Studies in recent decades have found that network pharmacology was suitable for examining the mechanisms of TCM, which had the features of being multi-components, multi-targets, and multi-pathways [38]. The results of HPLC analysis showed eight main ingredients, and their 2D structures were generated by PubChem. From the analysis of the main ingredients’ targets and burn disease targets, it was found that TRPV1, CNR1, NOS2, and PTGS2 were potential targets of GLSO in skin burn wound healing. TRPV1 was the most widely distributed transient receptor potential channel protein (TRP) in humans in the current study. This channel was readily activated by a variety of conditions, including temperature, pH, capsaicin, and adenosine triphosphate, both in vivo and in vitro [39]. Previous studies demonstrated that TRPV1 played a significant role in the inflammation intensity, pain transmission, and the treatment of related diseases, including that of the respiratory and nervous systems [40]. It was found that TRPV1 influenced various physiological activities, including cell proliferation and apoptosis, by mediating changes in the intracellular Ca2+ concentration [40]. TRPV1 is also a receptor for capsaicin, which is distributed in immune cells, organ epithelial cells, and keratinocytes, and mediates various physiological and pathological activities, including apoptosis, differentiation, and inflammation [41, 42]. Furthermore, CNR1 is downstream of TRPV1 [43]. NOS2 is a synthase for protein catalytic reaction [44, 45], and PTGS2 is a marker of cancer [45]. From the PPI with respect to the four potential targets of GLSO and the proliferation pathway TGF-β/SMAD signaling, it was found that TRPV1 was able to activate TGF-β/SMAD signaling via mitogen-activated protein kinase (MAPK) signaling, which regulated the energy metabolism. Comparably, NOS2, PTGS2, and CNR1 had no obvious direct association with TGF-β/SMAD signaling in the PPI analysis. The result of the network analyzer on Cytoscape showed that in the TRPV1/TGF-β signaling pathway, SMAD2 and SMAD3 were key targets and important proteins. KEGG analysis also indicated that the most important signaling pathway of all the above target proteins was TGF-β/SMAD signaling, which was consistent with the literature search results. From the results of network pharmacology, it was found that TRPV1 was the potential protein of GLSO to activate the TGF-β/SMAD signaling pathway.

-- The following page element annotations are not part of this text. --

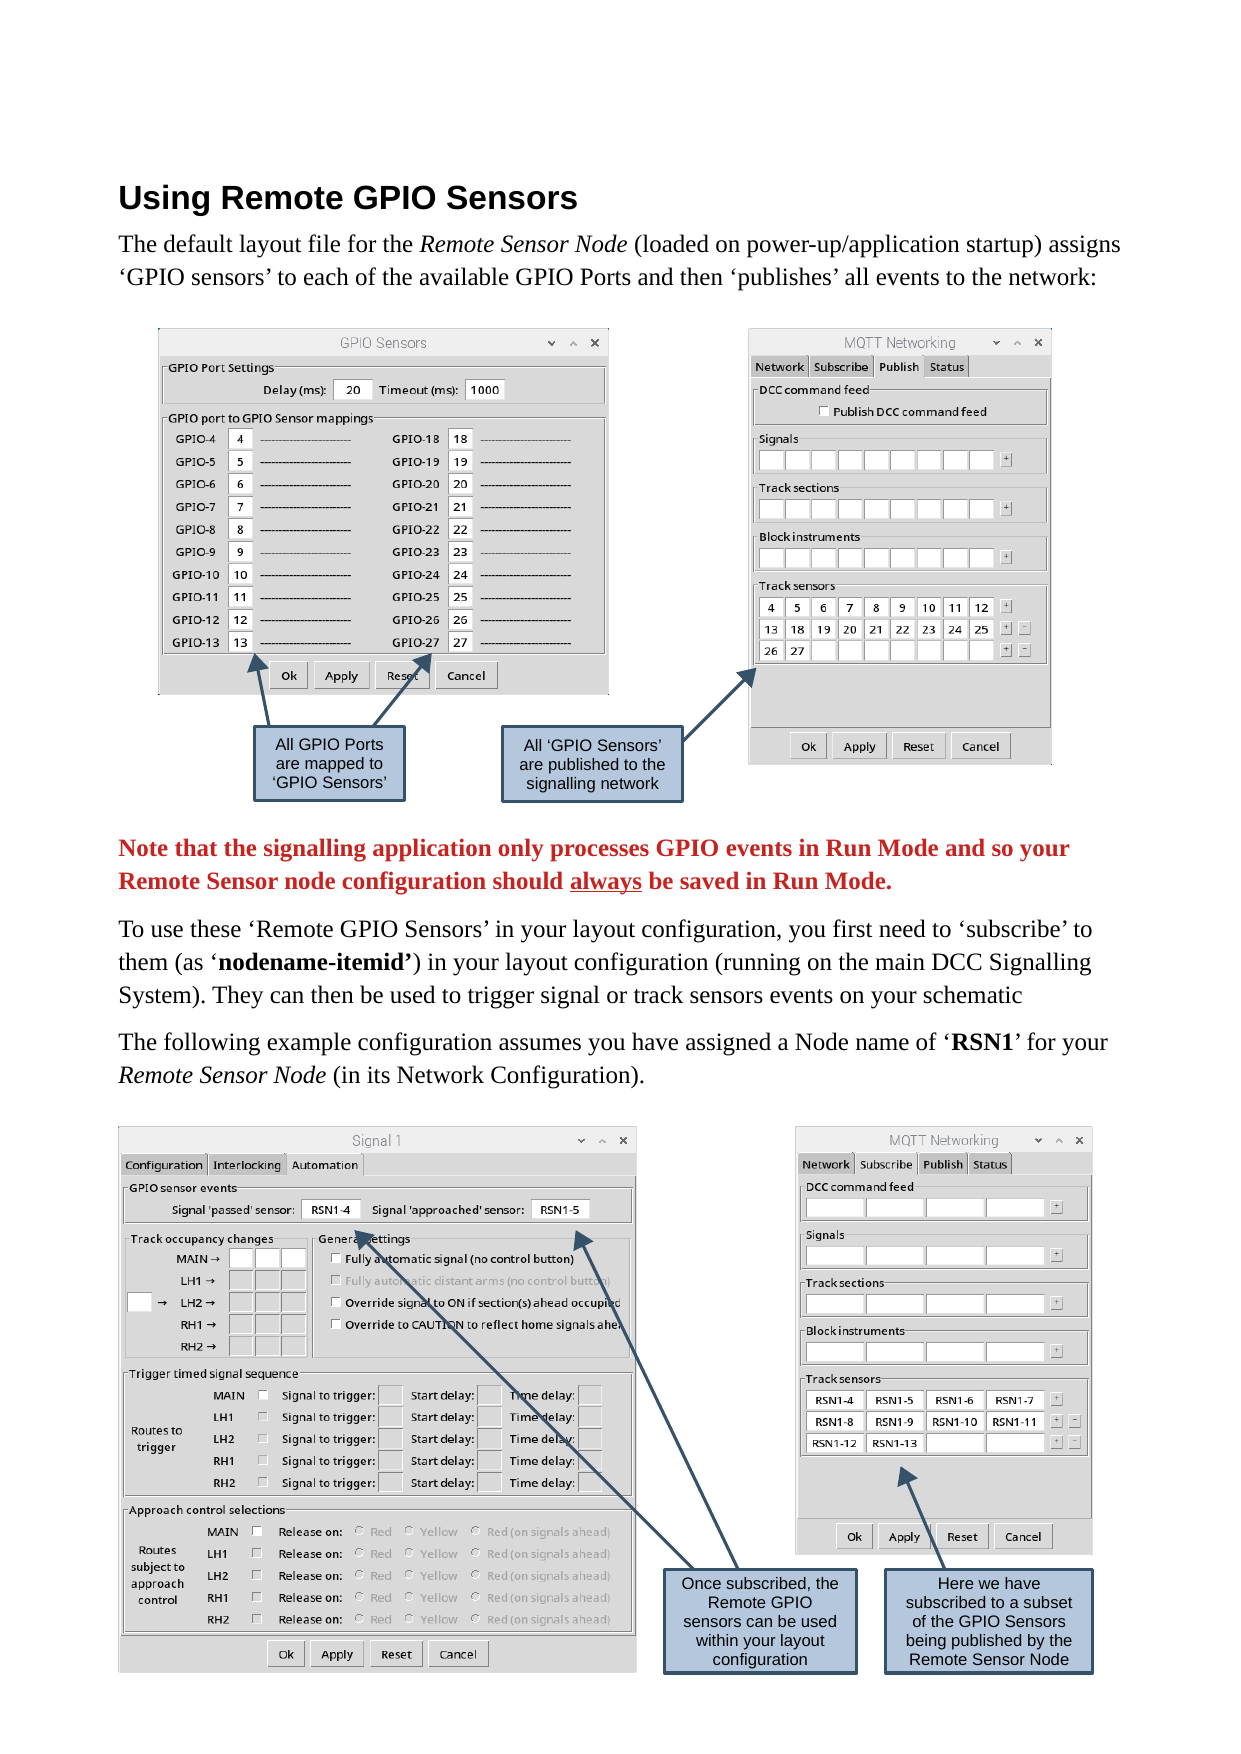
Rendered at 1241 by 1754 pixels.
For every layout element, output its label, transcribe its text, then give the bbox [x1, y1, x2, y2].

text Note that the signalling application only processes GPIO events in Run Mode and so your Remote Sensor node configuration should always be saved in Run Mode. [118, 833, 1122, 895]
picture [795, 1126, 1093, 1555]
text The following example configuration assumes you have assigned a Node name of ‘RSN1’ for your Remote Sensor Node (in its Network Configuration). [118, 1027, 1122, 1089]
picture [158, 328, 609, 695]
picture [748, 328, 1052, 765]
picture [118, 1126, 637, 1673]
subtitle Using Remote GPIO Sensors [118, 139, 1122, 216]
text To use these ‘Remote GPIO Sensors’ in your layout configuration, you first need to ‘subscribe’ to them (as ‘nodename-itemid’) in your layout configuration (running on the main DCC Signalling System). They can then be used to trigger signal or track sensors events on your schematic [118, 914, 1122, 1008]
text The default layout file for the Remote Sensor Node (loaded on power-up/application startup) assigns ‘GPIO sensors’ to each of the available GPIO Ports and then ‘publishes’ all events to the network: [118, 229, 1122, 291]
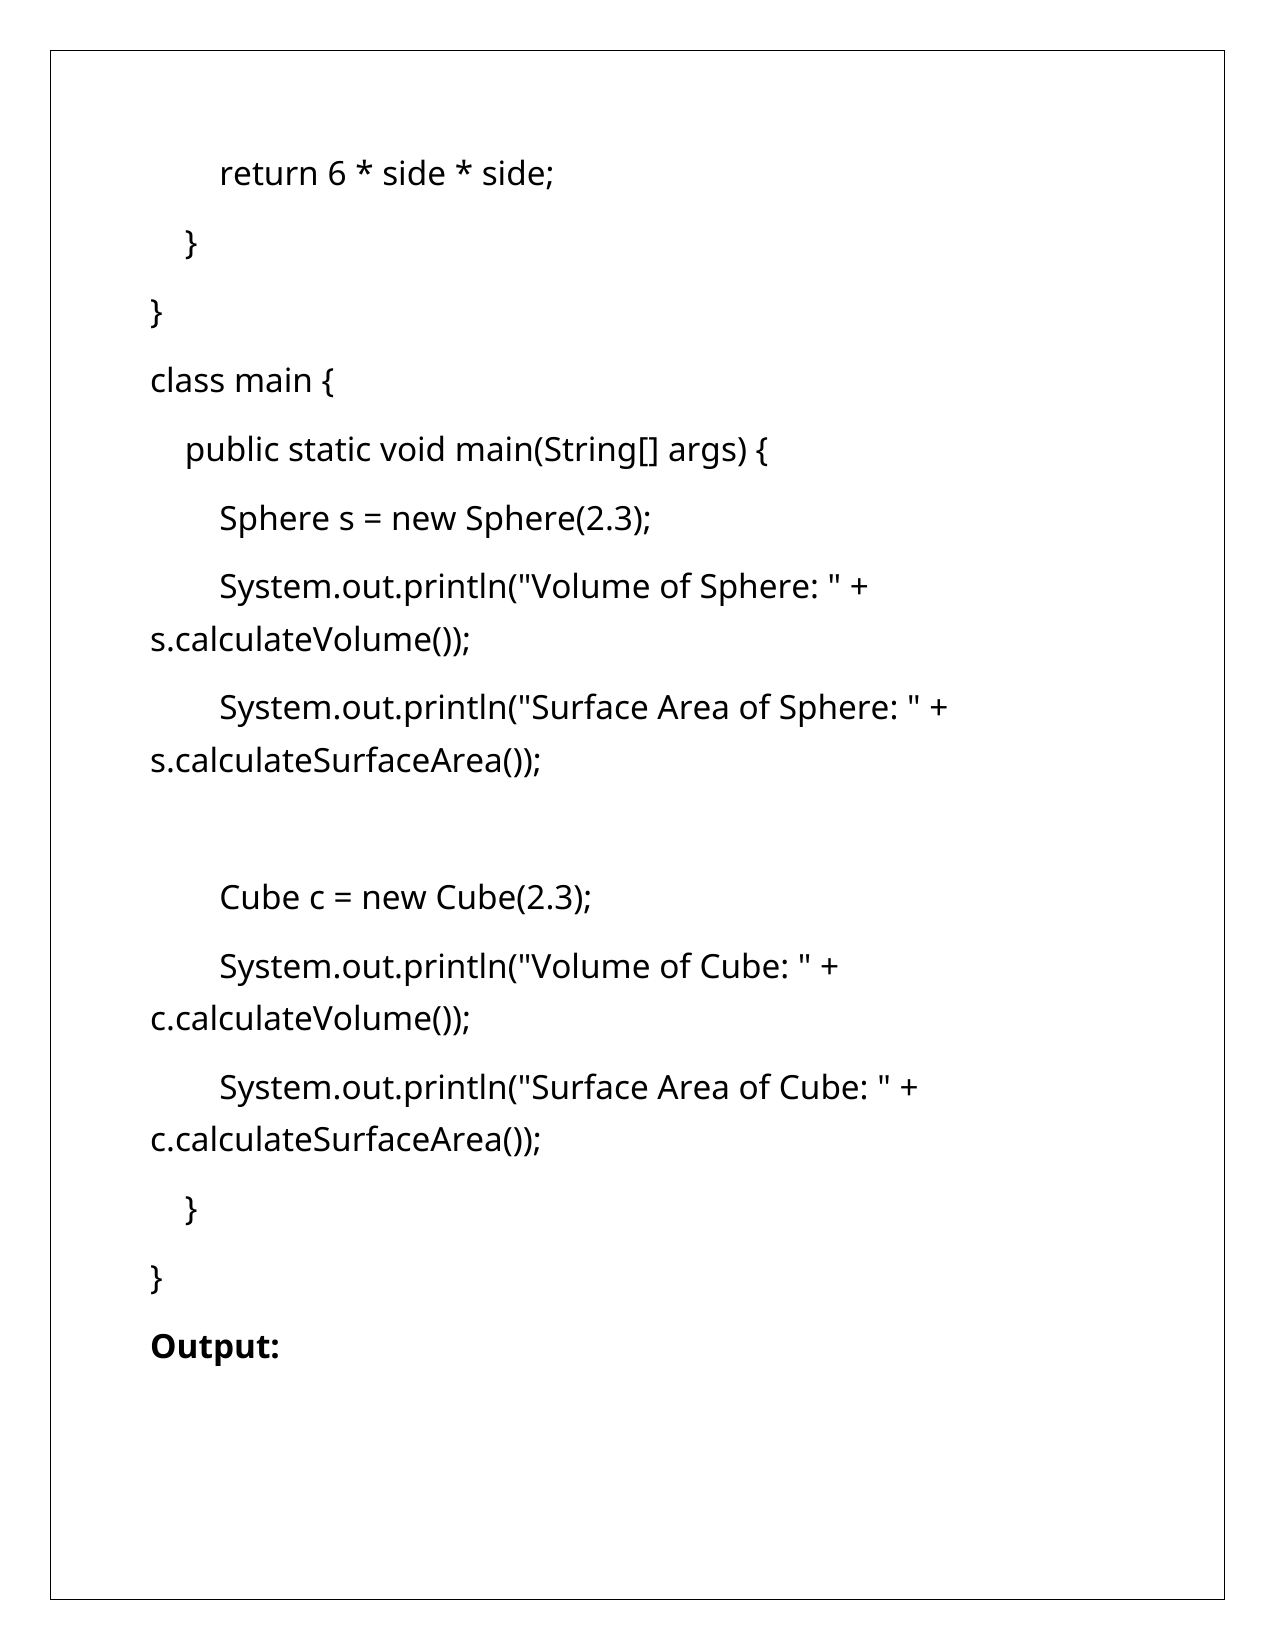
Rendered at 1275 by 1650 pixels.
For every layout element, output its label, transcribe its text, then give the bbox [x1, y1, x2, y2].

text public static void main(String[] args) { [150, 425, 1125, 471]
text } [150, 1254, 1125, 1299]
text Sphere s = new Sphere(2.3); [150, 494, 1125, 540]
text } [150, 219, 1125, 264]
text class main { [150, 357, 1125, 402]
text } [150, 288, 1125, 333]
text System.out.println("Volume of Cube: " + c.calculateVolume()); [150, 943, 1125, 1041]
text } [150, 1185, 1125, 1230]
text System.out.println("Surface Area of Cube: " + c.calculateSurfaceArea()); [150, 1064, 1125, 1162]
text return 6 * side * side; [150, 150, 1125, 195]
text Output: [150, 1323, 1125, 1368]
text Cube c = new Cube(2.3); [150, 874, 1125, 919]
text System.out.println("Surface Area of Sphere: " + s.calculateSurfaceArea()); [150, 684, 1125, 782]
text System.out.println("Volume of Sphere: " + s.calculateVolume()); [150, 563, 1125, 661]
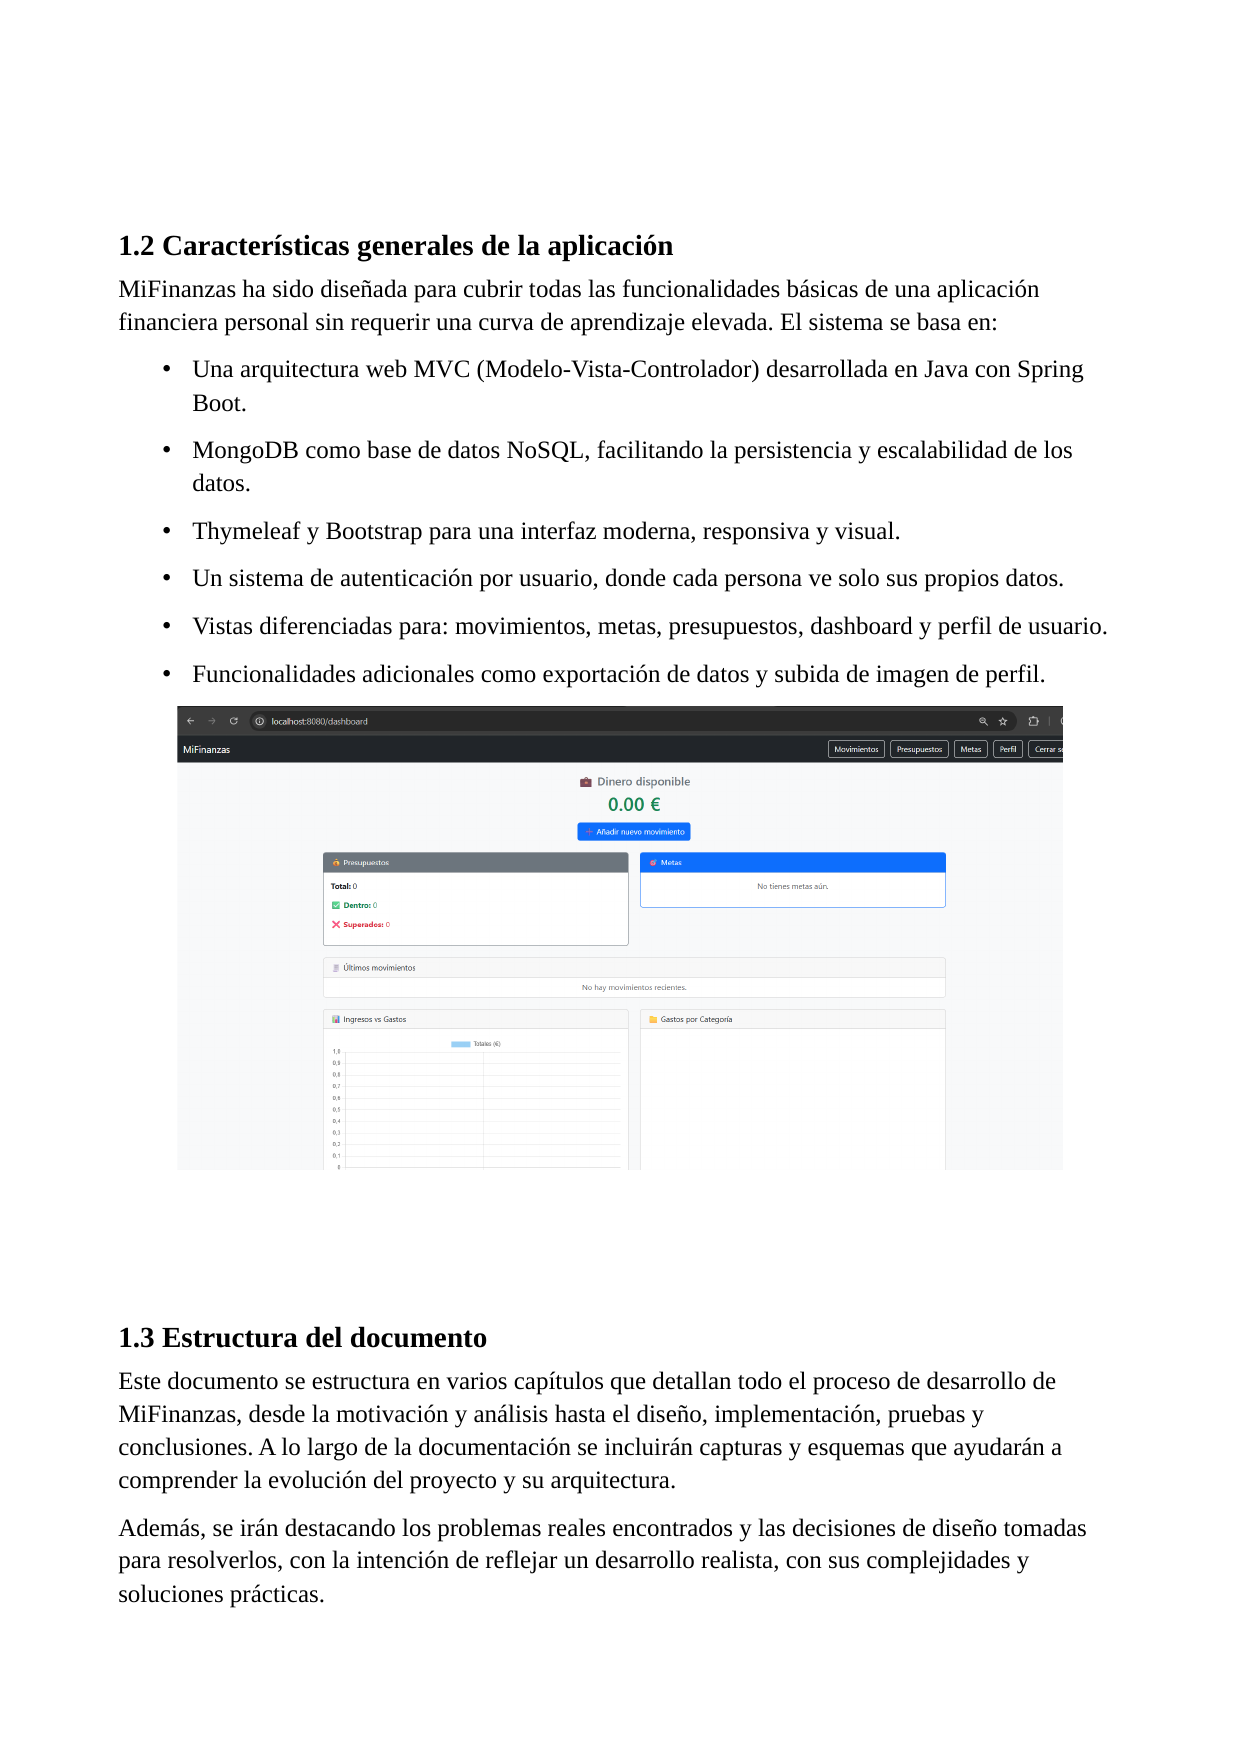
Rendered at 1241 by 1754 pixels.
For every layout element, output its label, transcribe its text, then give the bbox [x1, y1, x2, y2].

A previous study indicated that TRPV1 knock-out led to impaired corneal healing in mice, and TGF-β signaling was clearly inhibited, as obviously influenced by TRPV1 [46]. Interestingly, it was also found that GLSO increased TRPV1 expression in burnt skin in the present research. To investigate further, TRPV1 inhibitor was used to arrest HaCaT cell proliferation to demonstrate the interaction between TRPV1 and TGF-β signaling. With the application of the TRPV1 inhibitor, the proliferation effect of GLSO on HaCaT cells was significantly inhibited, and TRPV1 and SMAD2/3 expression levels were decreased. Our results indicated that GLSO increased the proliferation effect on skin wound healing via TRPV1/SMAD signaling.

CONCLUSIONS

In summary, GLSO improved burn healing by stimulating cell proliferation of skin wounds. In tissues, GLSO was observed to potentially elevate TRPV1 expression, initiated TGF-β/SMAD signaling more rapidly, and promoted SMAD2/3 nuclear translocation, thereby, accelerating the progress from the inflammatory stage to the proliferation stage in skin wound healing.